Directions for this task: Copy exactly the lines of the data below that run from the line holding "left shoulder: (27, 274)" through the line holding "left shoulder: (241, 269)", both ends included.

-*-

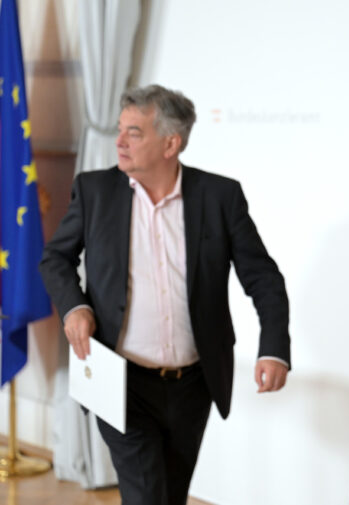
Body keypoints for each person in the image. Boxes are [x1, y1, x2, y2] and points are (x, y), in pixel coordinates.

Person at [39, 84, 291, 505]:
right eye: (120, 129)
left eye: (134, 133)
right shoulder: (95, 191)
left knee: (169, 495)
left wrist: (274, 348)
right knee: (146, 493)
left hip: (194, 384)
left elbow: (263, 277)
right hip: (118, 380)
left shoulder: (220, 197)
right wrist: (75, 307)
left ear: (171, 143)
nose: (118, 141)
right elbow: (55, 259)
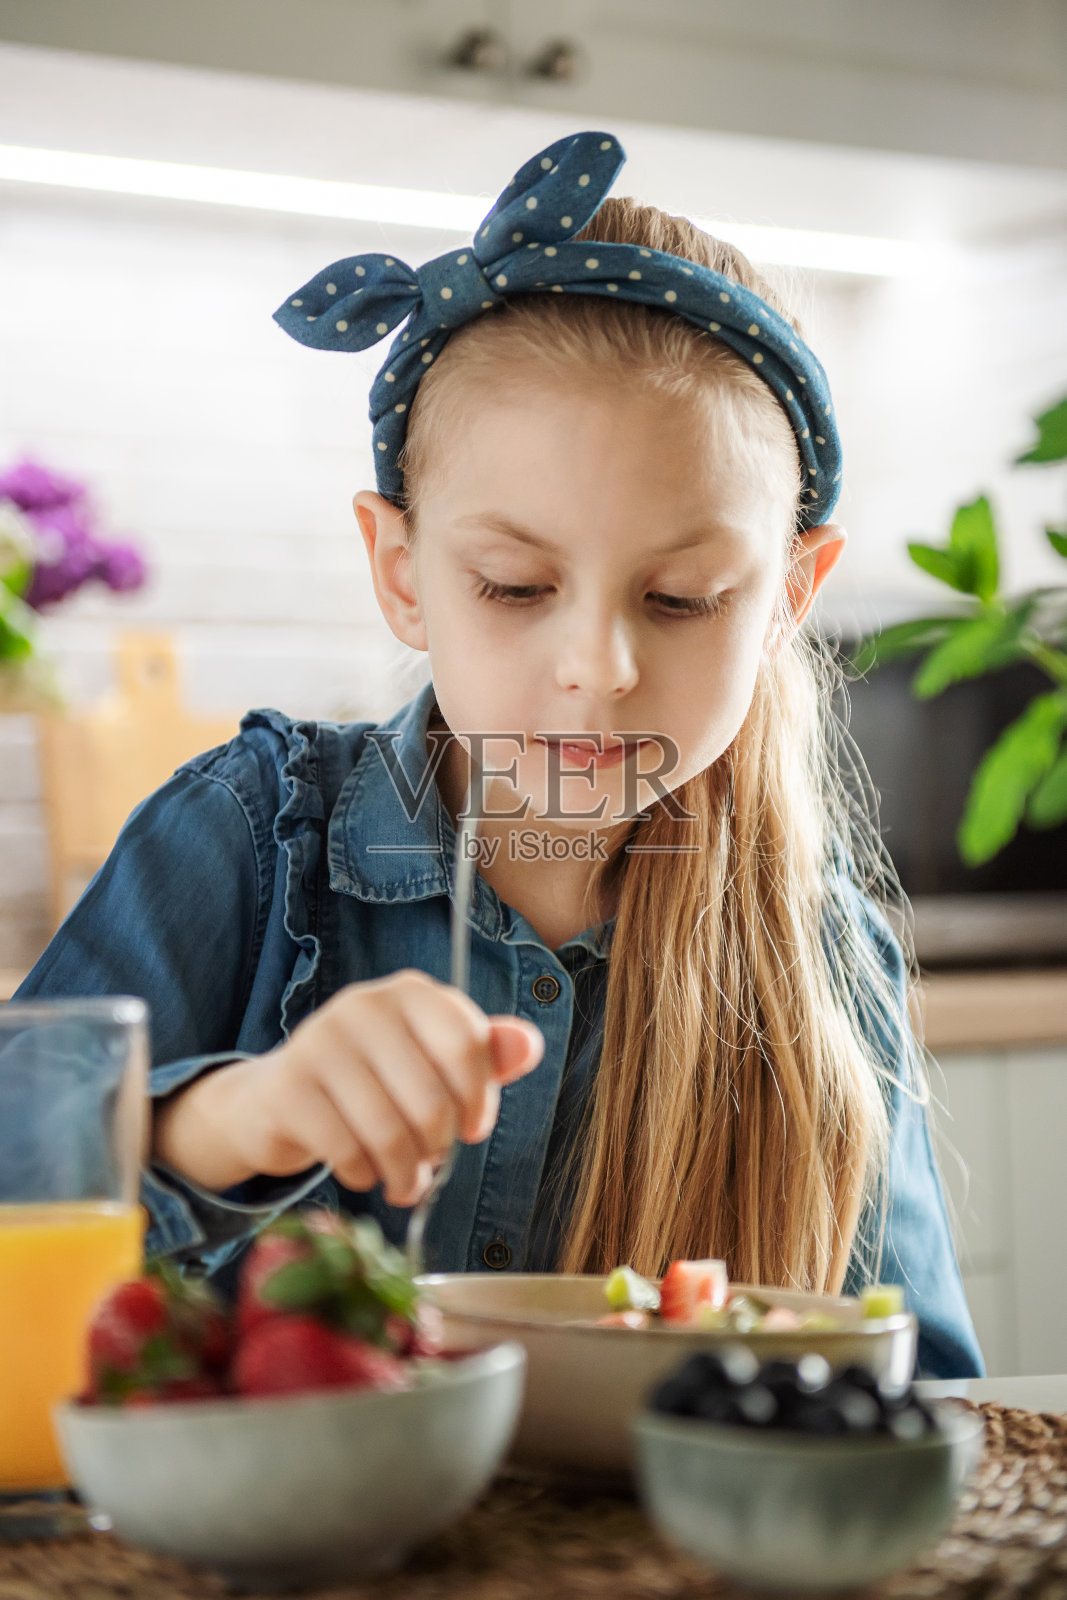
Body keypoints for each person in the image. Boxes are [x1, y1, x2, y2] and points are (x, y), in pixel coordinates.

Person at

-*-

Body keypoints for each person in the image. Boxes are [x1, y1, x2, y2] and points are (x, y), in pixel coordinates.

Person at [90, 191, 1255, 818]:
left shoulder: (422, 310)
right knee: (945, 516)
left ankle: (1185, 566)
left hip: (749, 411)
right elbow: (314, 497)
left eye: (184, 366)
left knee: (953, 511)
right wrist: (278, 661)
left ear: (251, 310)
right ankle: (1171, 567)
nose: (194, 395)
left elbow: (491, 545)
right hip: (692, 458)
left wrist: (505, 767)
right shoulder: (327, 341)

-*-

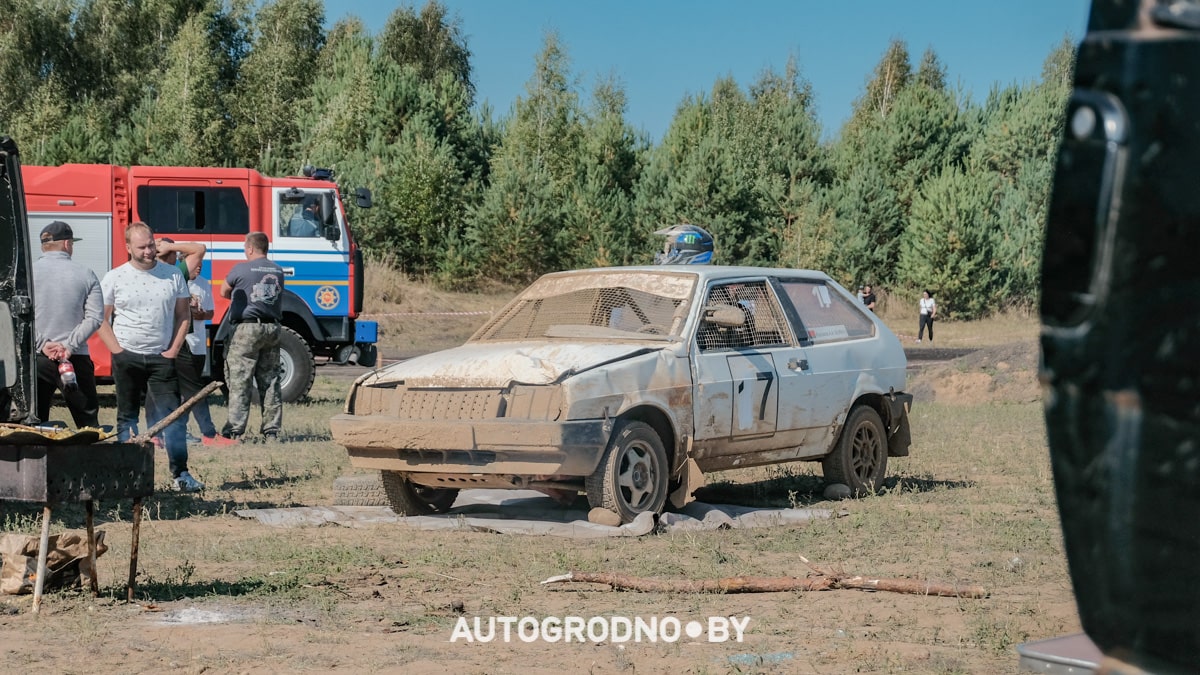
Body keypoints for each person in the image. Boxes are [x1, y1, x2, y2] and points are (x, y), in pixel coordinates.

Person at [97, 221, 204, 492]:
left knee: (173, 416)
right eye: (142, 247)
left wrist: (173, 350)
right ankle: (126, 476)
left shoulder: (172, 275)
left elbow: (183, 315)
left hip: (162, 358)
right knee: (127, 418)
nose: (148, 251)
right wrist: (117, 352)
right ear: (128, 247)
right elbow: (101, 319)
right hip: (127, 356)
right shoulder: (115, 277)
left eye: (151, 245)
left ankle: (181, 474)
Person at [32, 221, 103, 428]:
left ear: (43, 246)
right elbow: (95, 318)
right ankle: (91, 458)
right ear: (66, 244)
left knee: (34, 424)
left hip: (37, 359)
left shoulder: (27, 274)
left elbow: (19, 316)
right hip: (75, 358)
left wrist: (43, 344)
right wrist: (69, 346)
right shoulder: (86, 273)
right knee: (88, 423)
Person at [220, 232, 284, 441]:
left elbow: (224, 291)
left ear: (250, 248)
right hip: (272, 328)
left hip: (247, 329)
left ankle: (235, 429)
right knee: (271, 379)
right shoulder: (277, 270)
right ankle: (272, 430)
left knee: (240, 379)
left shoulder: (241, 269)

-*-

Answer:
left shoulder: (27, 274)
left elbow: (19, 316)
right hip: (75, 358)
left wrist: (43, 344)
right wrist: (69, 346)
right shoulder: (86, 273)
right knee: (88, 423)
Person at [220, 232, 284, 441]:
left elbow: (224, 291)
left ear: (250, 248)
right hip: (272, 328)
left hip: (247, 329)
left ankle: (235, 429)
right knee: (271, 379)
right shoulder: (277, 270)
right ankle: (272, 430)
left knee: (240, 379)
left shoulder: (241, 269)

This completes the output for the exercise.